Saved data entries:
------------------------
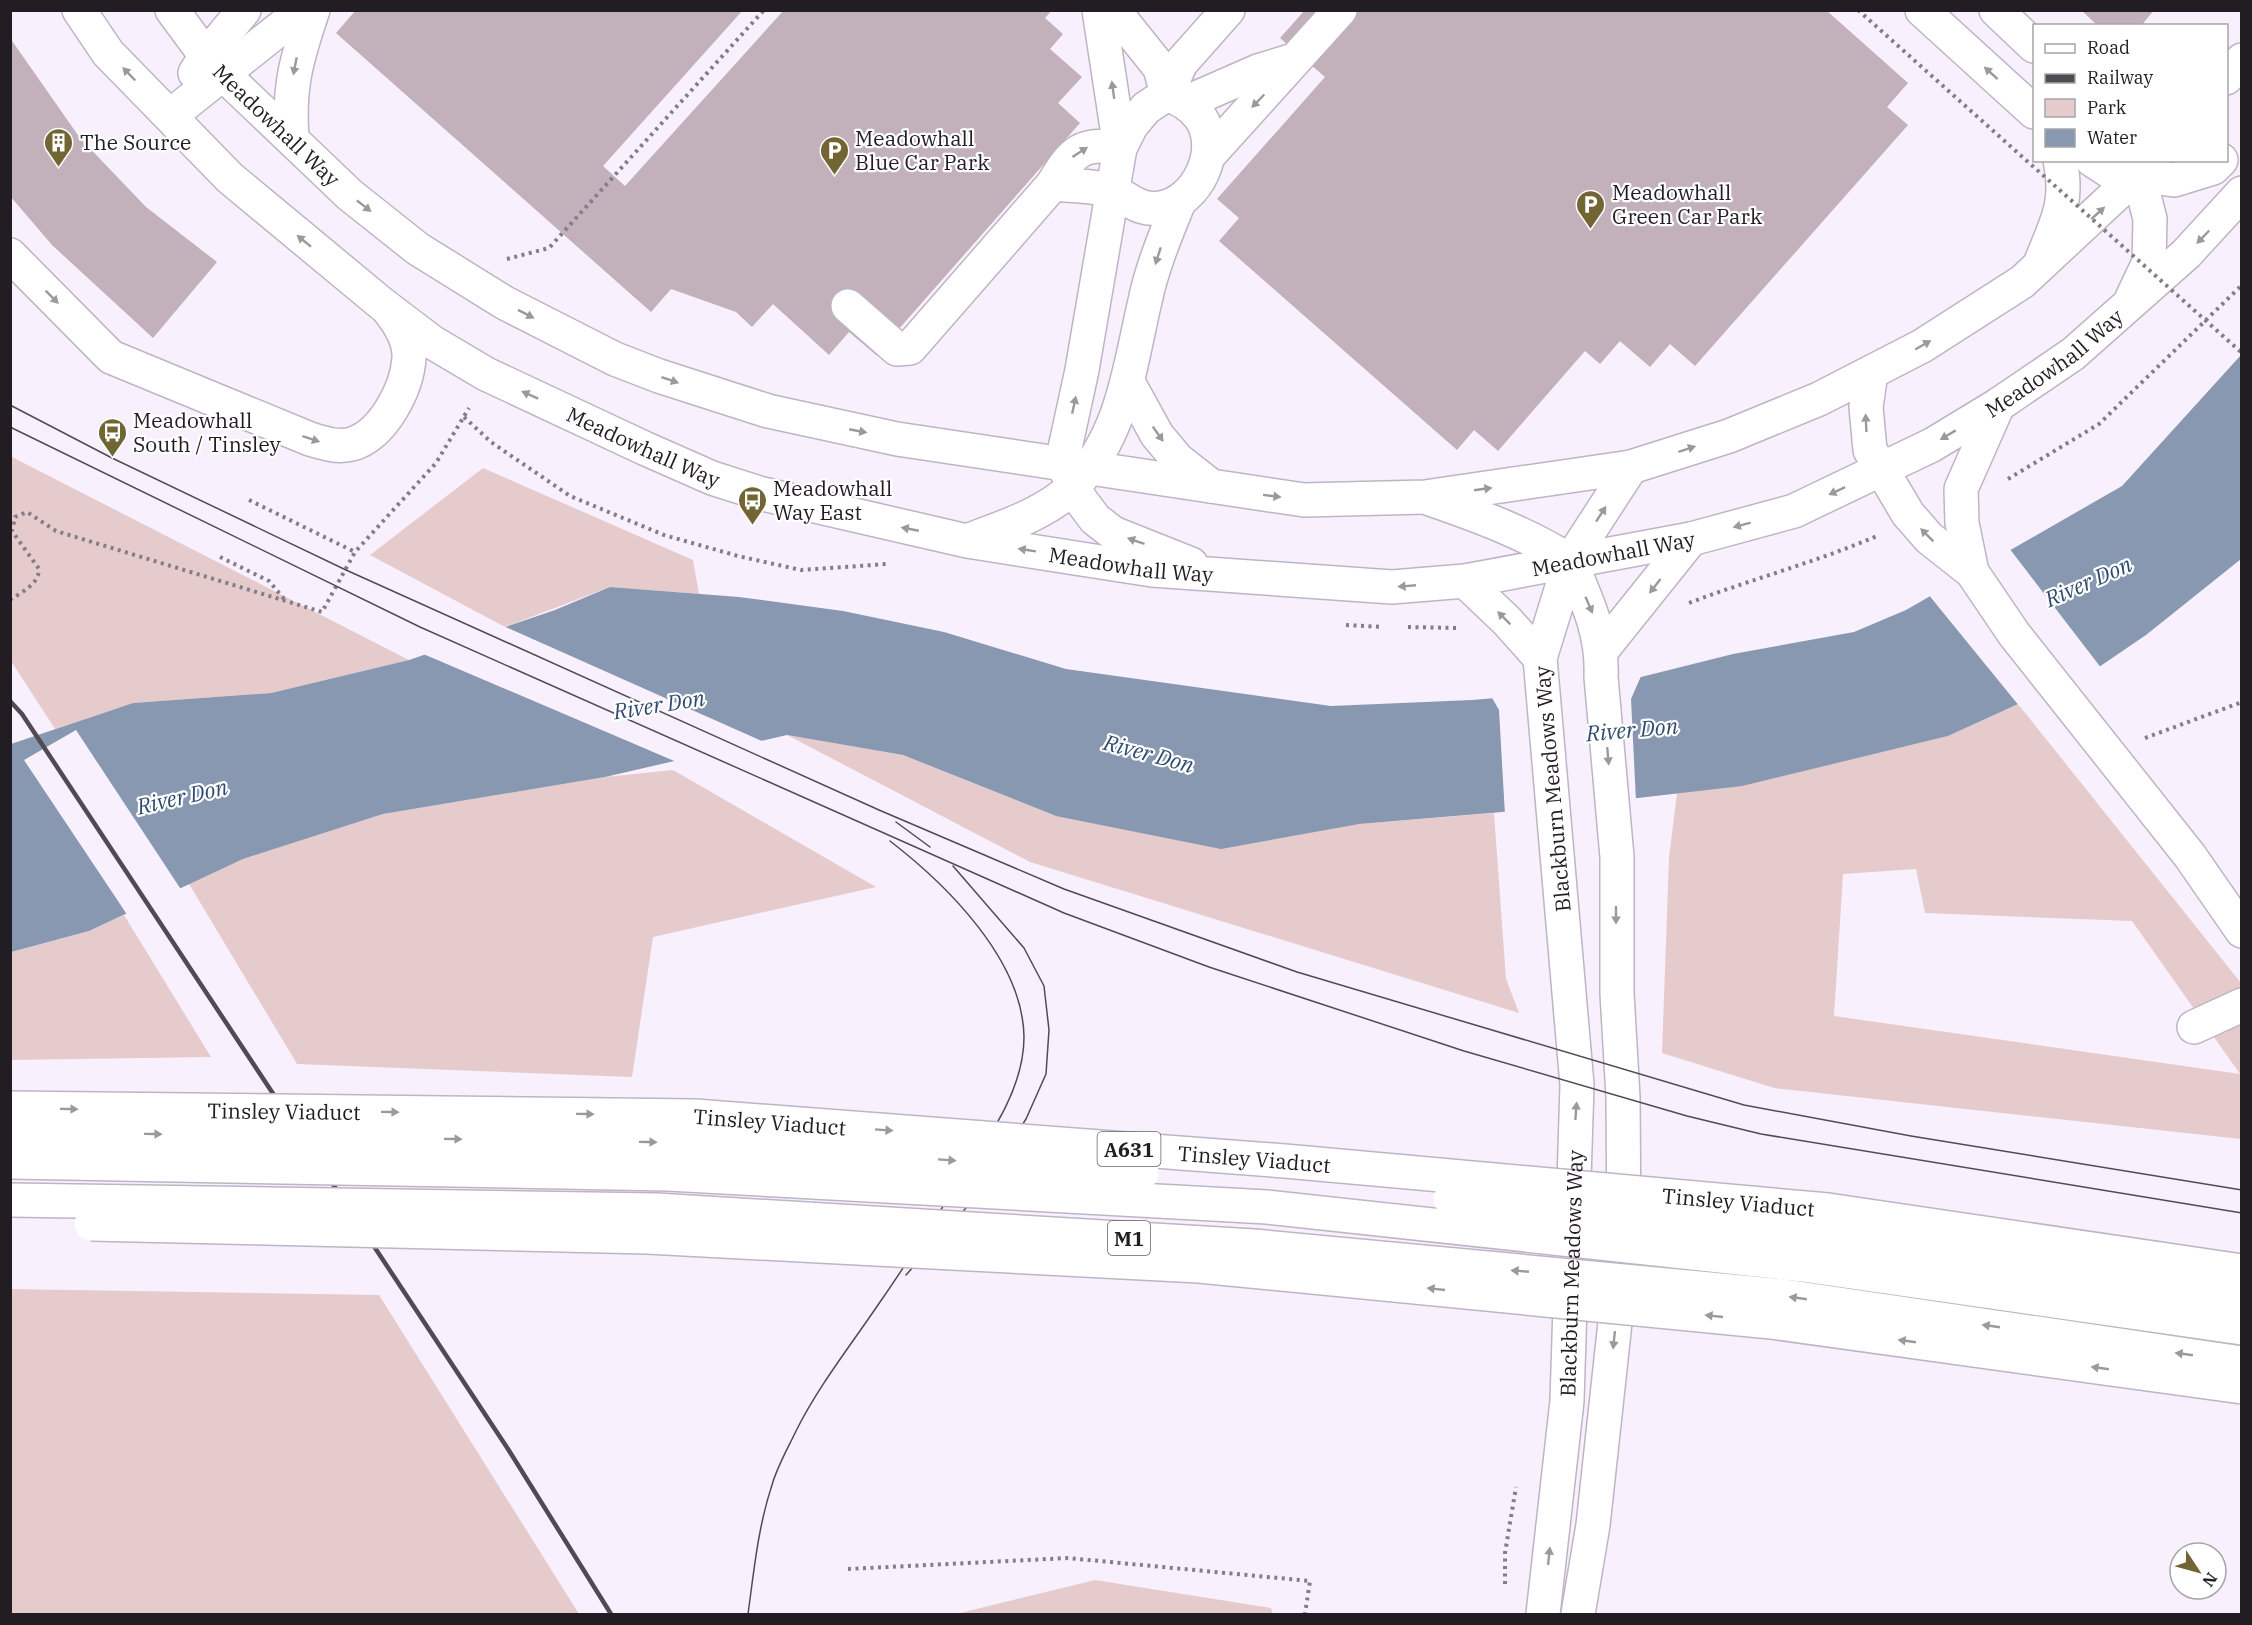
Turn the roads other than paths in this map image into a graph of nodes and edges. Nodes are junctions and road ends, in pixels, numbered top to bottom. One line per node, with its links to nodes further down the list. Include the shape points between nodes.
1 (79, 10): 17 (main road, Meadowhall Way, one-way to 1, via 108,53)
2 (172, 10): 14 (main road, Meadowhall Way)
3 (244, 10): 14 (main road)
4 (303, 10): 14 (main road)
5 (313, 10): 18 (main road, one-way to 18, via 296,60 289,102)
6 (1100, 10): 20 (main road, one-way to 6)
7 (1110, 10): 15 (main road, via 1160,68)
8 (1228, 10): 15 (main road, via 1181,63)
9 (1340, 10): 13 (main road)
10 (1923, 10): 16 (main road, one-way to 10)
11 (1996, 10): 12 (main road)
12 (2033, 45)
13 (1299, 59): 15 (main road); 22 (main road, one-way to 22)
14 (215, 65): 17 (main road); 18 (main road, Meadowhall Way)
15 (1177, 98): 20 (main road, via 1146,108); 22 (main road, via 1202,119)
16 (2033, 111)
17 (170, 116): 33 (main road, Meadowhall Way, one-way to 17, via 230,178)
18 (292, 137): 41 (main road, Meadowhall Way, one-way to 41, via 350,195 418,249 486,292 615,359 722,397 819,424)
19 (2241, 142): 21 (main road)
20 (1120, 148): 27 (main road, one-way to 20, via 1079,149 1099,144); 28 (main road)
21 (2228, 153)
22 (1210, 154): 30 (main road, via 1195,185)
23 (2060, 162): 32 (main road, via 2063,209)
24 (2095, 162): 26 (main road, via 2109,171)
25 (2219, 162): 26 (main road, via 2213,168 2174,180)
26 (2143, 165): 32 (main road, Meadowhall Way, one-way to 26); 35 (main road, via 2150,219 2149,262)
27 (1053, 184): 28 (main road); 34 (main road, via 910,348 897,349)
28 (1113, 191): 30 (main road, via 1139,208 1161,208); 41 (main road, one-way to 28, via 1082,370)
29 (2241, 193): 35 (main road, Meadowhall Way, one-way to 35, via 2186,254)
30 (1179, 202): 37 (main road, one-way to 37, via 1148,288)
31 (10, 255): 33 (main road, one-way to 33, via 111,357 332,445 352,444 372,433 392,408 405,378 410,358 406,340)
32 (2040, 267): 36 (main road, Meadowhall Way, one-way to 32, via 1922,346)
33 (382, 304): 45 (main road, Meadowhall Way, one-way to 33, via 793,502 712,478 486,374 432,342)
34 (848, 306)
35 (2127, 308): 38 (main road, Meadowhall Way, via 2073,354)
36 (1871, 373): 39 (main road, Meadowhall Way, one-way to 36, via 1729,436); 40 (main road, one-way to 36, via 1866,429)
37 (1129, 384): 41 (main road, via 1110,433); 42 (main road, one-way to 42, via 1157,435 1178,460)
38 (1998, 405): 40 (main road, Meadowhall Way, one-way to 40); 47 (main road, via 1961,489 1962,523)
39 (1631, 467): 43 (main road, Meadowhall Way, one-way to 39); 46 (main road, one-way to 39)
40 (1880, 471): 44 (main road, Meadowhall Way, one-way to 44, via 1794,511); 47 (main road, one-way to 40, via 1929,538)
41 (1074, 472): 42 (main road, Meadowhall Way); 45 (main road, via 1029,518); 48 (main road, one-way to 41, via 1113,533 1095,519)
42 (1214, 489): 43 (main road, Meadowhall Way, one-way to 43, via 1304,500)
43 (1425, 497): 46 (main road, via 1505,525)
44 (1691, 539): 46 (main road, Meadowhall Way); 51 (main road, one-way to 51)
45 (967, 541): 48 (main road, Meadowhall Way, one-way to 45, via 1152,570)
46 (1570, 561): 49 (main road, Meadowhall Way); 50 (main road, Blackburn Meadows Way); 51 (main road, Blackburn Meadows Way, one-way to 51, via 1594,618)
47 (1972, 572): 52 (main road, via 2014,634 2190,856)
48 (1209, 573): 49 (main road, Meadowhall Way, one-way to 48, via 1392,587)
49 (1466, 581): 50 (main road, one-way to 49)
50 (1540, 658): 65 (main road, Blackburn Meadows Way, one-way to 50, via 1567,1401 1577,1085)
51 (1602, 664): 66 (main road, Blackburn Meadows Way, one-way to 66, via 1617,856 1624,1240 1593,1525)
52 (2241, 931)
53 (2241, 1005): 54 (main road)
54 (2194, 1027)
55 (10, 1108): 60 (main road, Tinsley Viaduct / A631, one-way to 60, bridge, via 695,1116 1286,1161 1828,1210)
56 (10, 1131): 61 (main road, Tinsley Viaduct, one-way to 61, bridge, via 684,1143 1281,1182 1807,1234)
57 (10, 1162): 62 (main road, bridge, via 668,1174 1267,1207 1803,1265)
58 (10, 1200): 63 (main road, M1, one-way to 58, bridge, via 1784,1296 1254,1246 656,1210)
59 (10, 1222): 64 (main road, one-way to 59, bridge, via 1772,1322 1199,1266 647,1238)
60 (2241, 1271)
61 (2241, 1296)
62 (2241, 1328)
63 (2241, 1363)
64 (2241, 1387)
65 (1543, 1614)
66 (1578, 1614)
------------------------
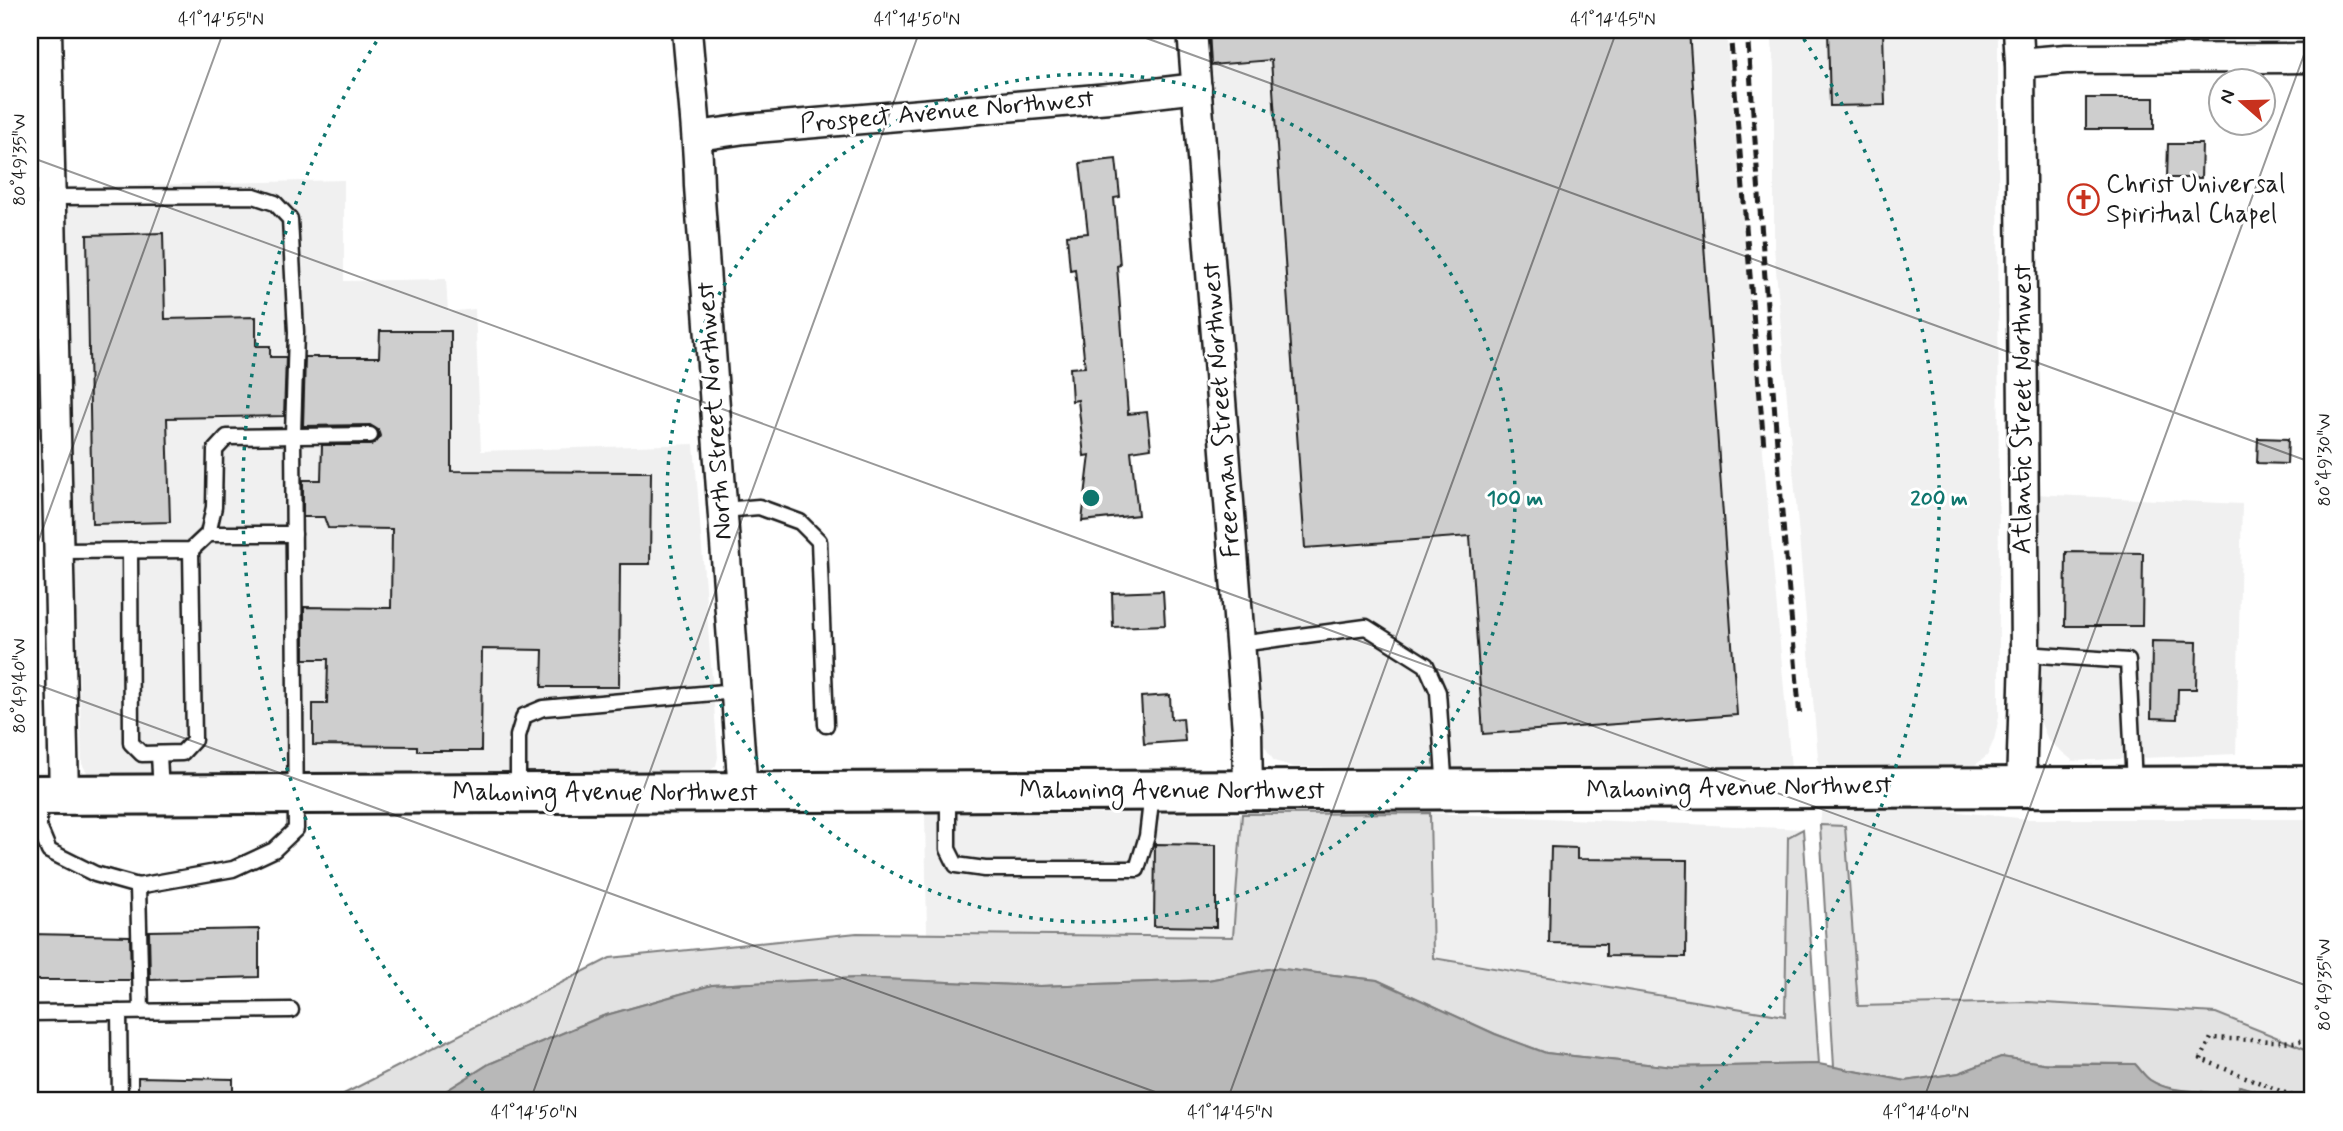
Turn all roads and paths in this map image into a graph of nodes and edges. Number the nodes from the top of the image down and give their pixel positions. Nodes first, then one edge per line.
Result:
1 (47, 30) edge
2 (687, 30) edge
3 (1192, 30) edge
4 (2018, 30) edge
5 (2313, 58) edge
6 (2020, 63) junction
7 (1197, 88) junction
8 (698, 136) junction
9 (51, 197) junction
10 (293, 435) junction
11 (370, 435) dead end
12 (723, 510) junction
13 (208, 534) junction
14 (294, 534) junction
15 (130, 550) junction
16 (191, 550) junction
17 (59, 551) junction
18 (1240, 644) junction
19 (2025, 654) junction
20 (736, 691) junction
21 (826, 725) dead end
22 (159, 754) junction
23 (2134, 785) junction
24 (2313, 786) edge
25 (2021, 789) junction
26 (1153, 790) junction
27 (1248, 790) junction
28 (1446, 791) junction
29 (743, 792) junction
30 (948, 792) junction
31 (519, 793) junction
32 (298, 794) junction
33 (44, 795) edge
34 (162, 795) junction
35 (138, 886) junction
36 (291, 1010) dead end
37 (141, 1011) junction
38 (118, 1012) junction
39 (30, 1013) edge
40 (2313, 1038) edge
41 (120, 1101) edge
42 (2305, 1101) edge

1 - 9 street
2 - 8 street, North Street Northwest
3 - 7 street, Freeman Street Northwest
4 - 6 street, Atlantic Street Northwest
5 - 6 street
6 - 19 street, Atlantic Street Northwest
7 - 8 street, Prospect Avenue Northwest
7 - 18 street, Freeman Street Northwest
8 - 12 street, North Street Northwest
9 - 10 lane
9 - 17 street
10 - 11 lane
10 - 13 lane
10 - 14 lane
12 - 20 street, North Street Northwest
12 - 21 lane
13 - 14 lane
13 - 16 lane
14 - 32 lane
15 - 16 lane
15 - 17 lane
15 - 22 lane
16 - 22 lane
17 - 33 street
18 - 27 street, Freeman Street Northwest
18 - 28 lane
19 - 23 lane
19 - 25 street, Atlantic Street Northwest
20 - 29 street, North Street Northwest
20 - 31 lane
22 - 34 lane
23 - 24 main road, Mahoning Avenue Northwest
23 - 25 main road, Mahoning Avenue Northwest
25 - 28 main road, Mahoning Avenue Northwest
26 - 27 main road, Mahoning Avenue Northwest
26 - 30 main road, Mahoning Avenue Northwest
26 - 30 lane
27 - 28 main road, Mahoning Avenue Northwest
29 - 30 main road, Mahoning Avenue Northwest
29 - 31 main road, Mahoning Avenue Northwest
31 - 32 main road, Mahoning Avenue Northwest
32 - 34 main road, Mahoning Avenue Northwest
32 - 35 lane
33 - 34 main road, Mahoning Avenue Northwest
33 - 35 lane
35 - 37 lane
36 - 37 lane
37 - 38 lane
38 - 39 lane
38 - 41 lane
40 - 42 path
------------------------
Check each line above for the word "Mahoning" and say how many have it, with nothing else.

11